> **Work required**:
Scan the data, and whenever a line contains "CROSS", copy it.

▬▬▬

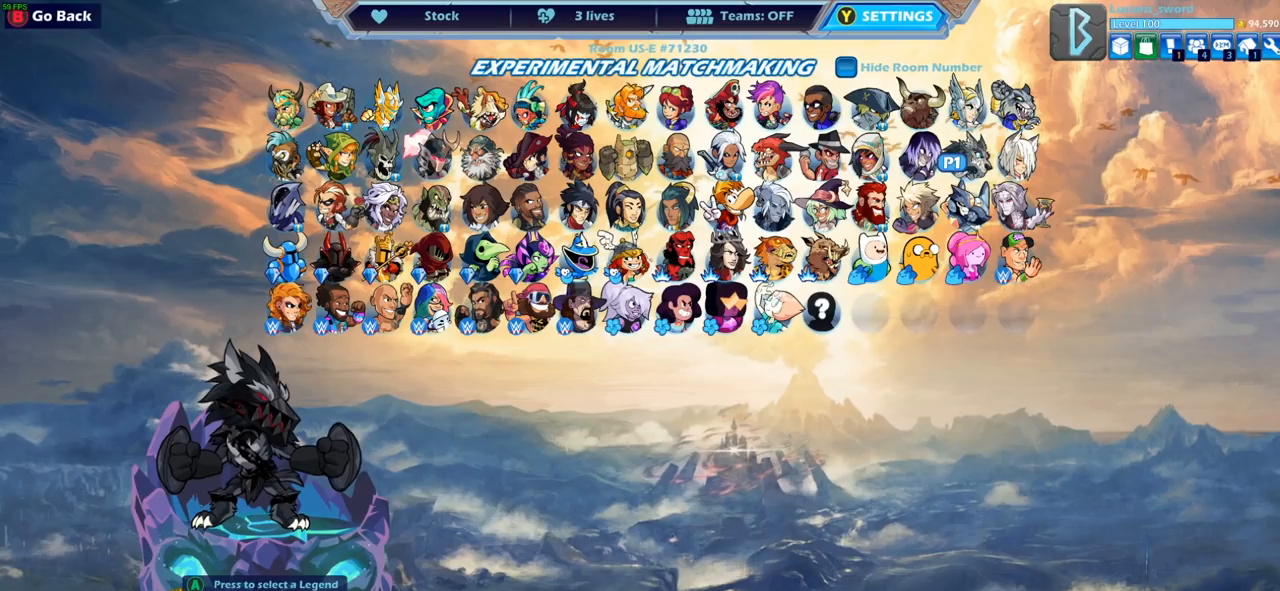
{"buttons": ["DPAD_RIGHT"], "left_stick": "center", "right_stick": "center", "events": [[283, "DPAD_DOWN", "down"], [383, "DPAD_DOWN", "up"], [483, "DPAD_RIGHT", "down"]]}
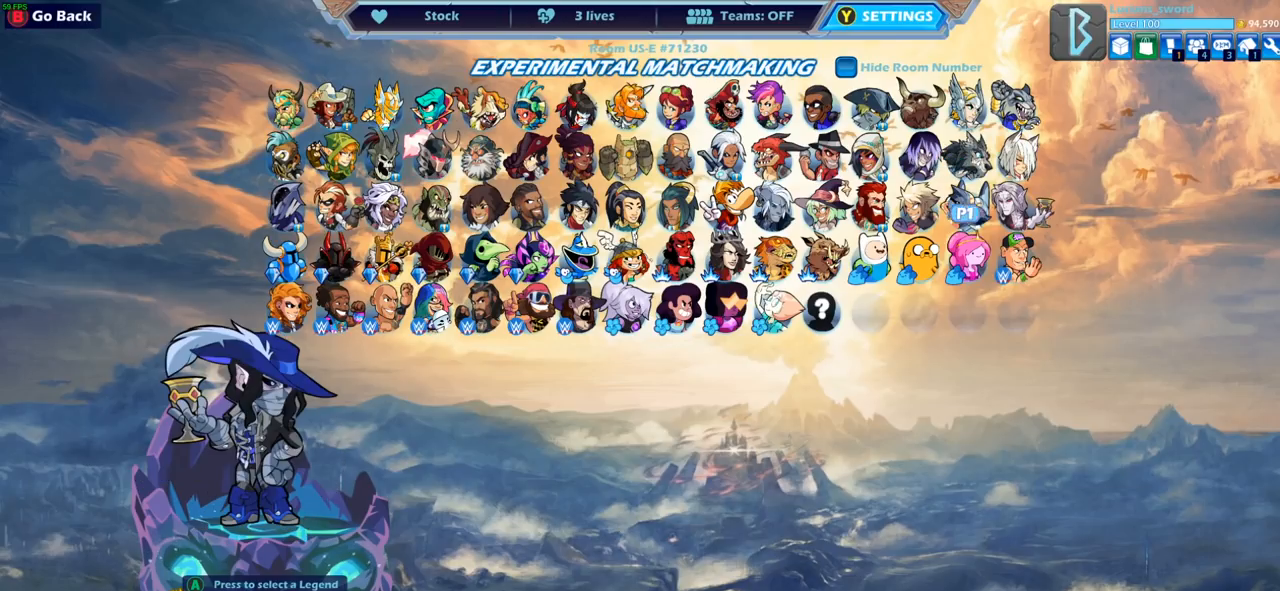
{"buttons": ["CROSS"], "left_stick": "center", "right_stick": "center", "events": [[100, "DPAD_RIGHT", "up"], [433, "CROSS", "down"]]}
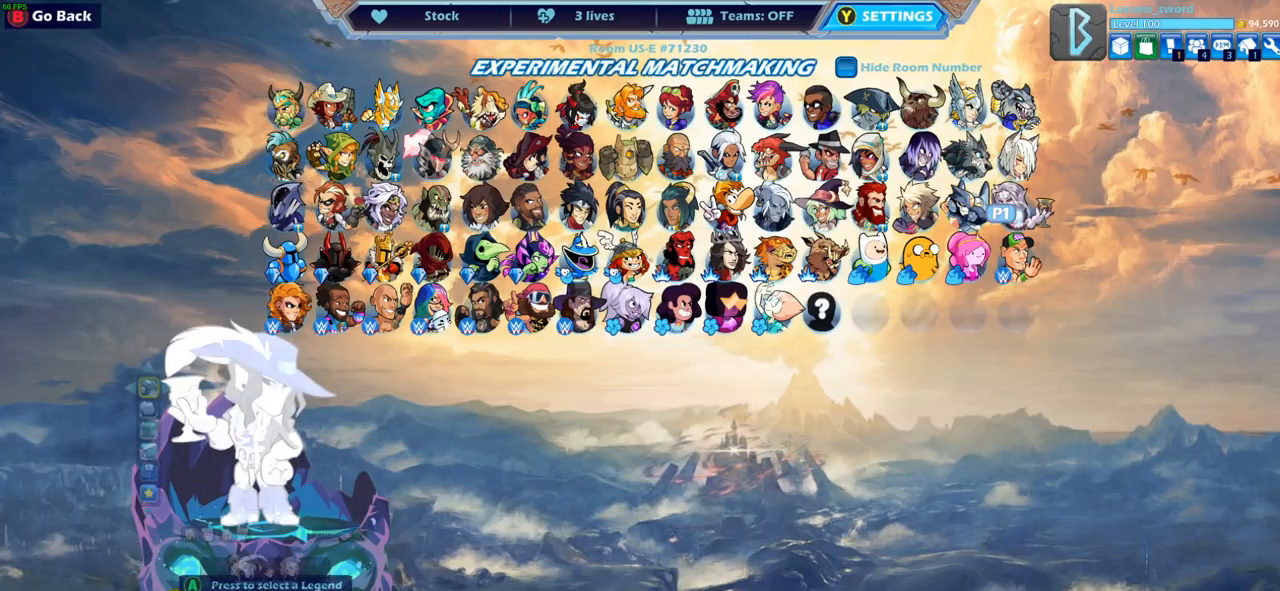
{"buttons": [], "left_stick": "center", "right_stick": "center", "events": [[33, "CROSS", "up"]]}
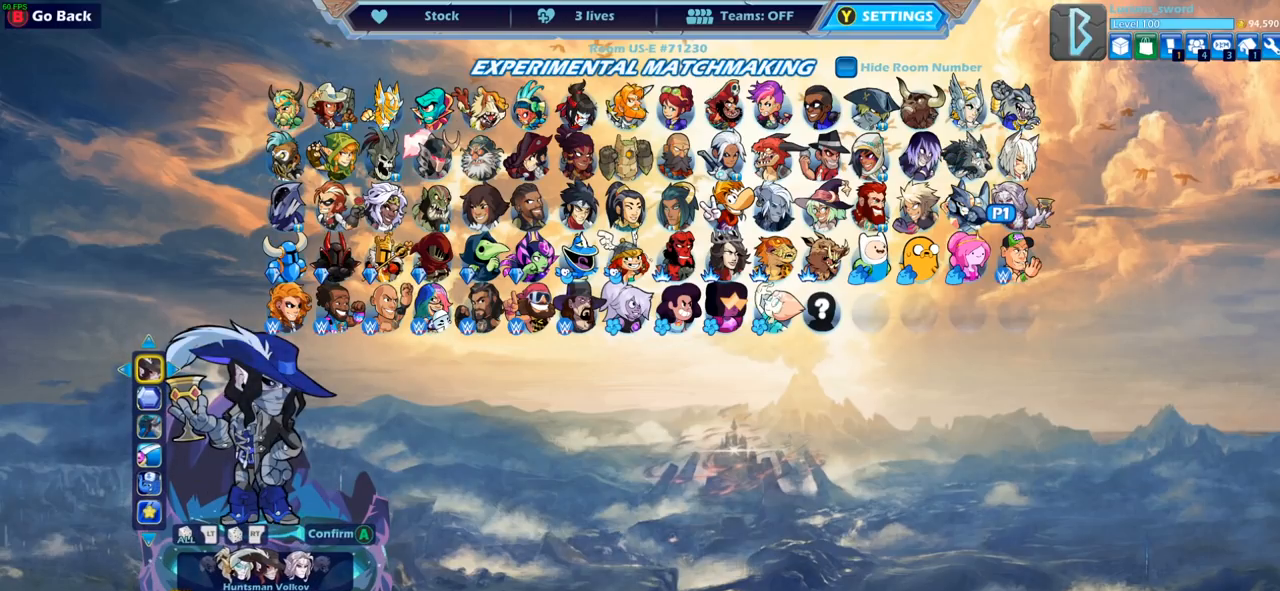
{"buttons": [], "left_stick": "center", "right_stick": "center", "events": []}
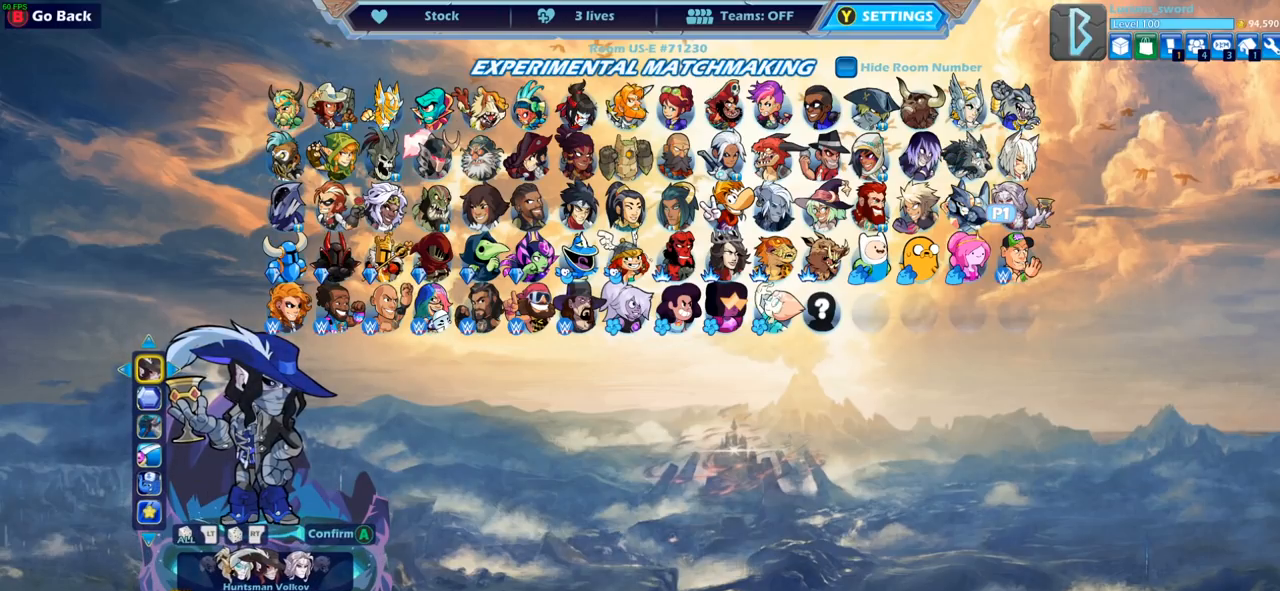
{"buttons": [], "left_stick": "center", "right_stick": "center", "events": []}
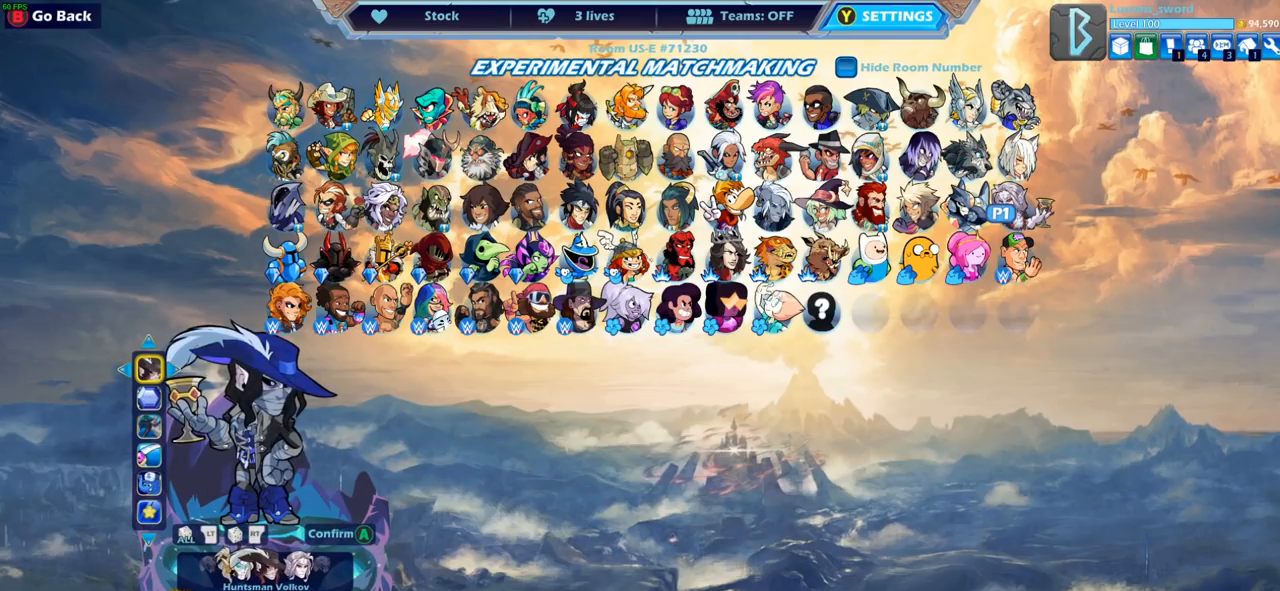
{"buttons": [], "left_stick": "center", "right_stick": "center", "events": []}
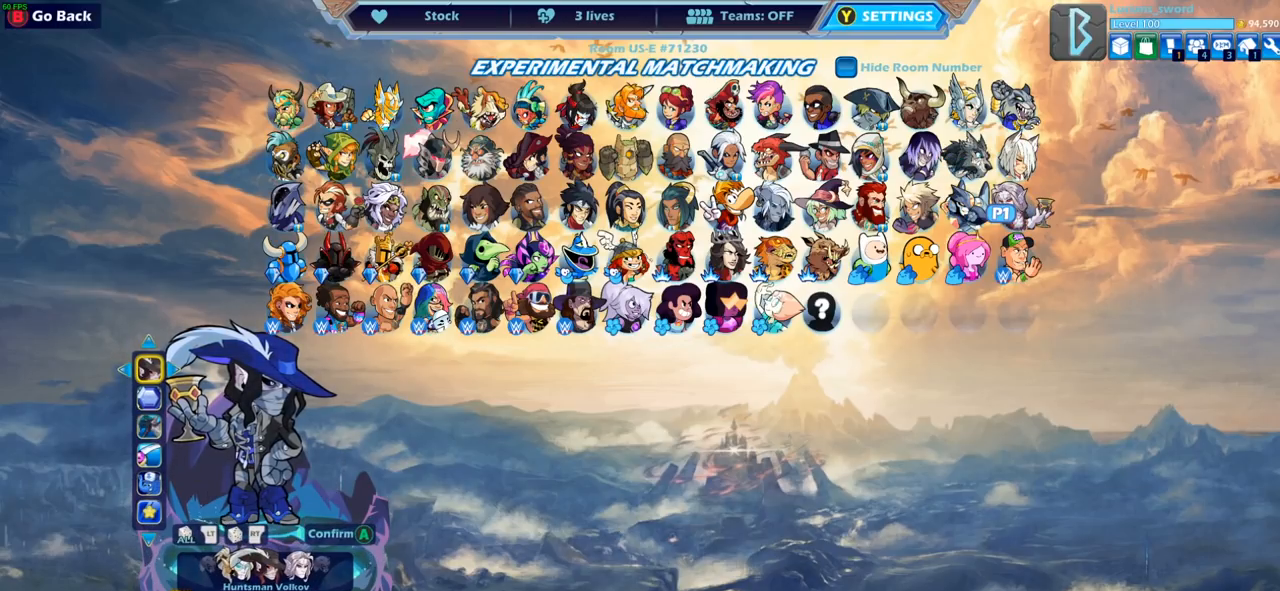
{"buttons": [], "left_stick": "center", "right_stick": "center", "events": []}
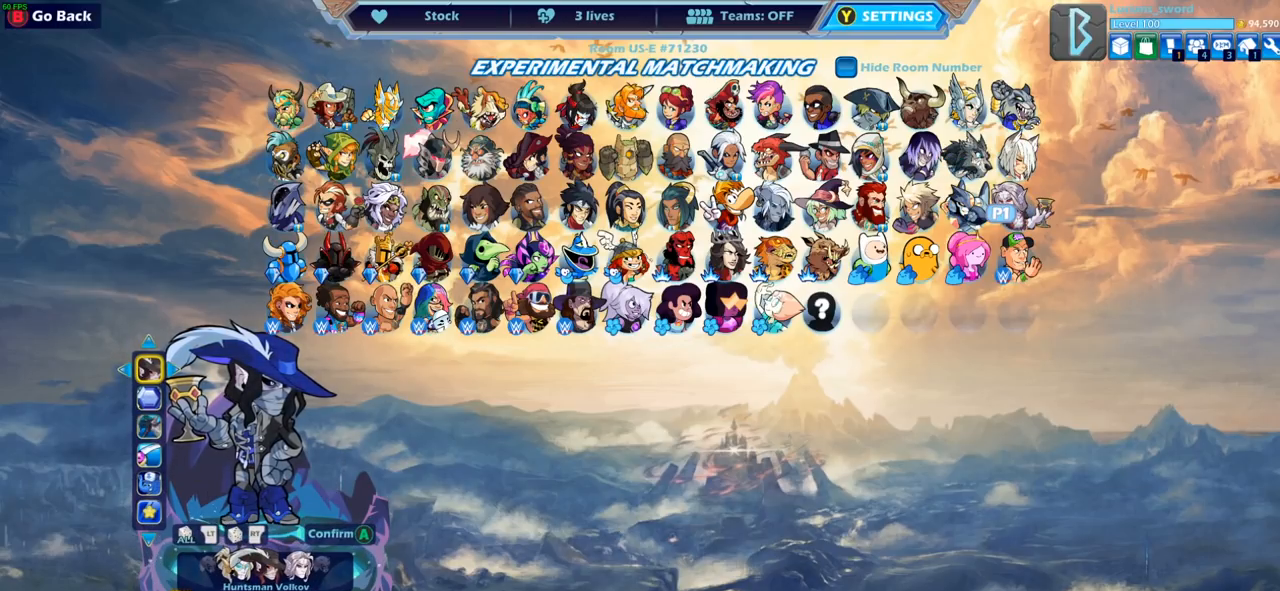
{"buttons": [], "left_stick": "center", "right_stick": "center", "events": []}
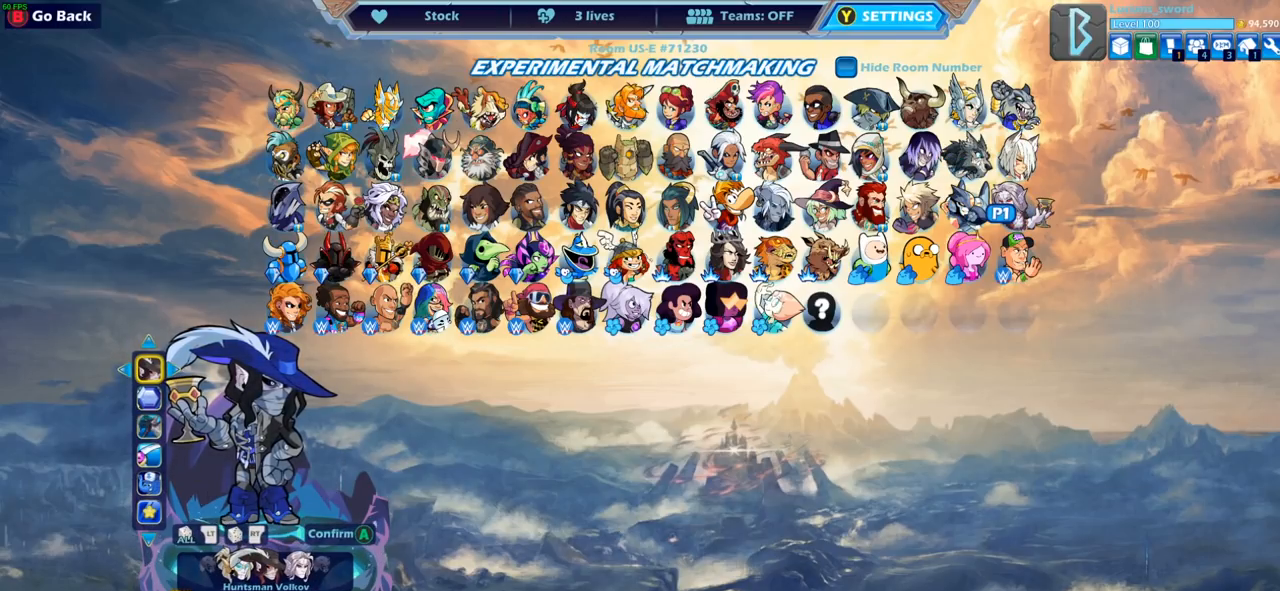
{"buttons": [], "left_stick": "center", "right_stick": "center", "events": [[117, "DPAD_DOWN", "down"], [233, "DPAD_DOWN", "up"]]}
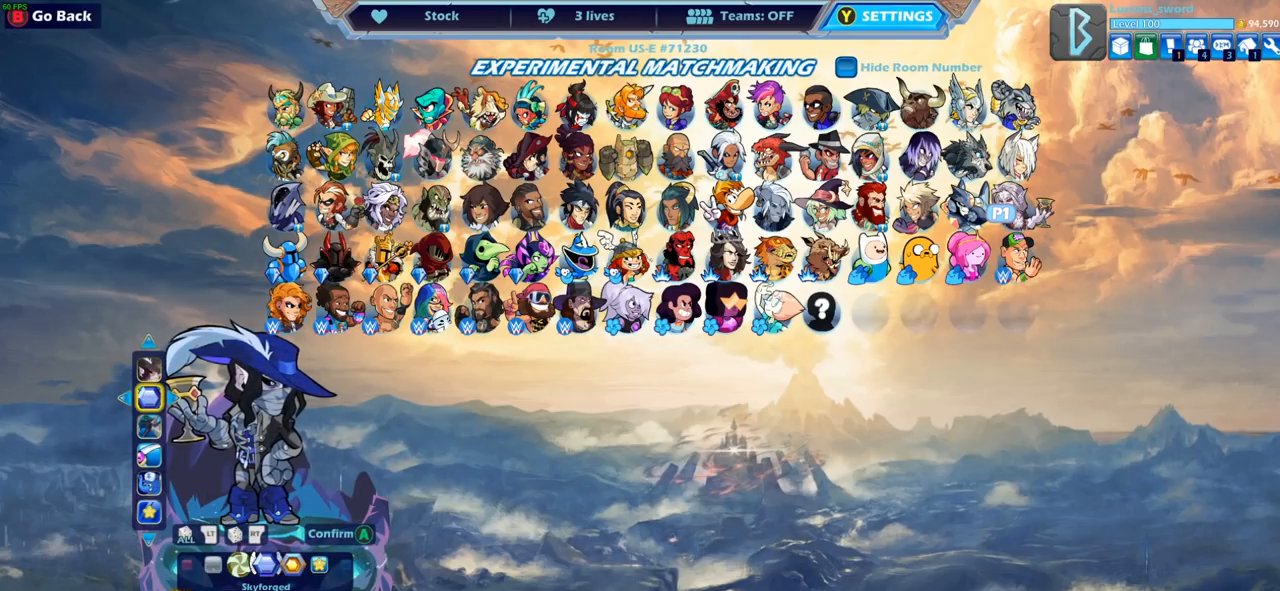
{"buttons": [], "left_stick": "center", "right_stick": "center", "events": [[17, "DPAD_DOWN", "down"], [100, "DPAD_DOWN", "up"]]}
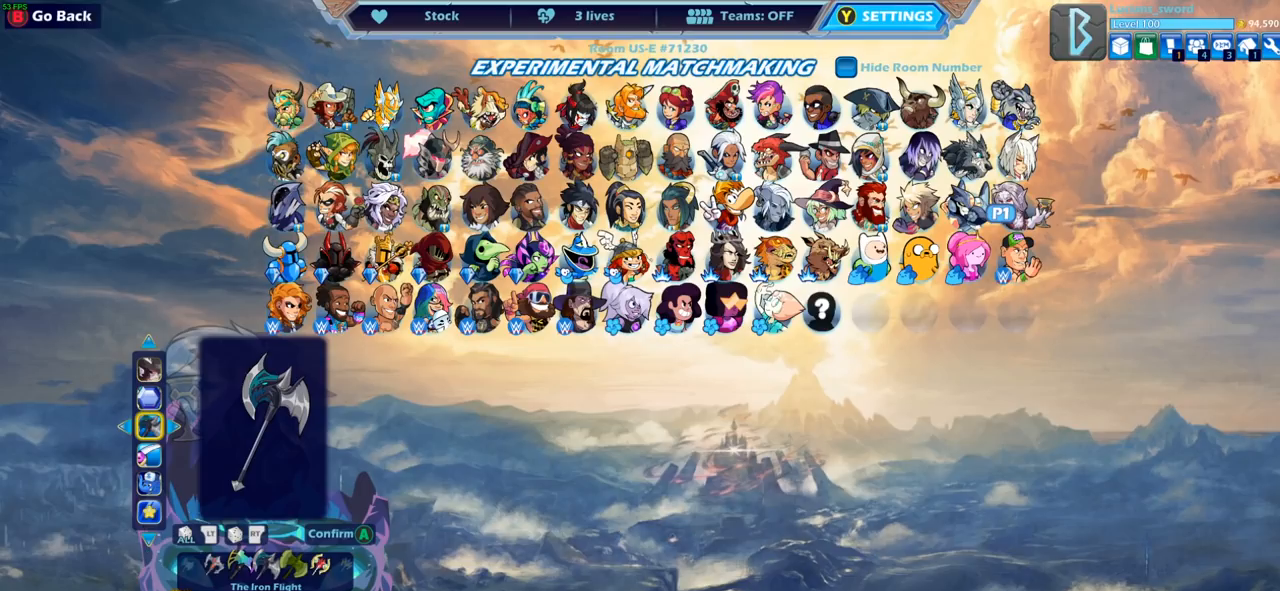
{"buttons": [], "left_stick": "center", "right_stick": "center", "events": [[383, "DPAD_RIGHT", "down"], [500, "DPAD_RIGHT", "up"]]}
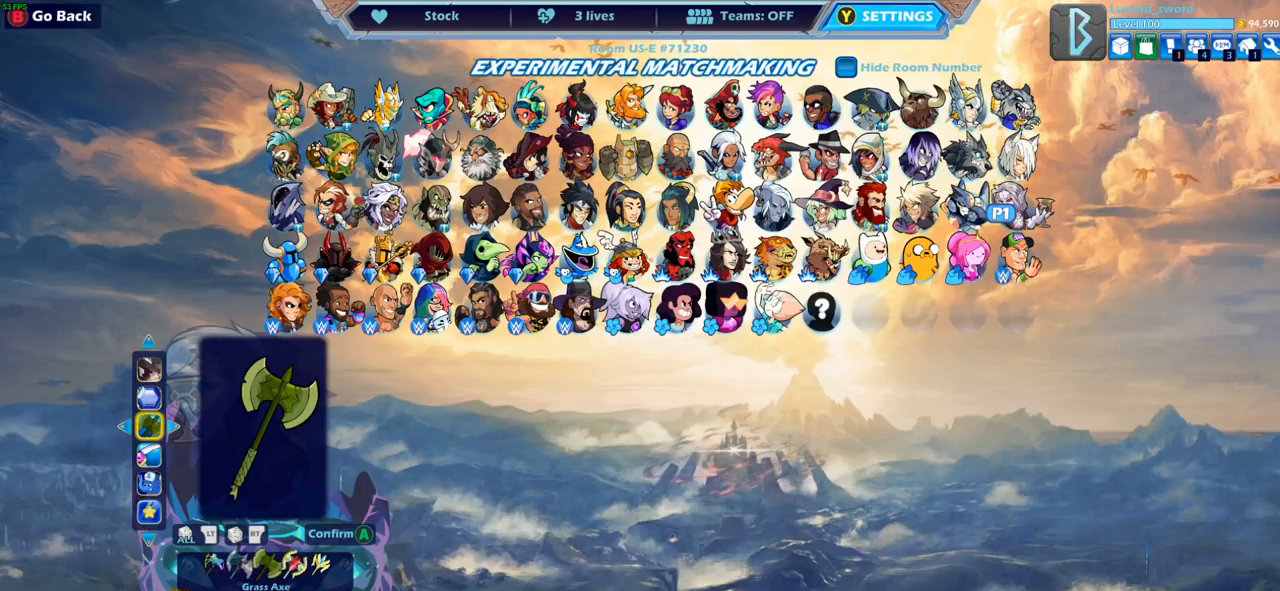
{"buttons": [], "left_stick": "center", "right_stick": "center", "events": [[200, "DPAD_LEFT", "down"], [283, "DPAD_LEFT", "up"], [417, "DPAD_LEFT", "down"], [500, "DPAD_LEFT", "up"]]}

▬▬▬

> **Answer section**:
{"buttons": ["CROSS"], "left_stick": "center", "right_stick": "center", "events": [[100, "DPAD_RIGHT", "up"], [433, "CROSS", "down"]]}
{"buttons": [], "left_stick": "center", "right_stick": "center", "events": [[33, "CROSS", "up"]]}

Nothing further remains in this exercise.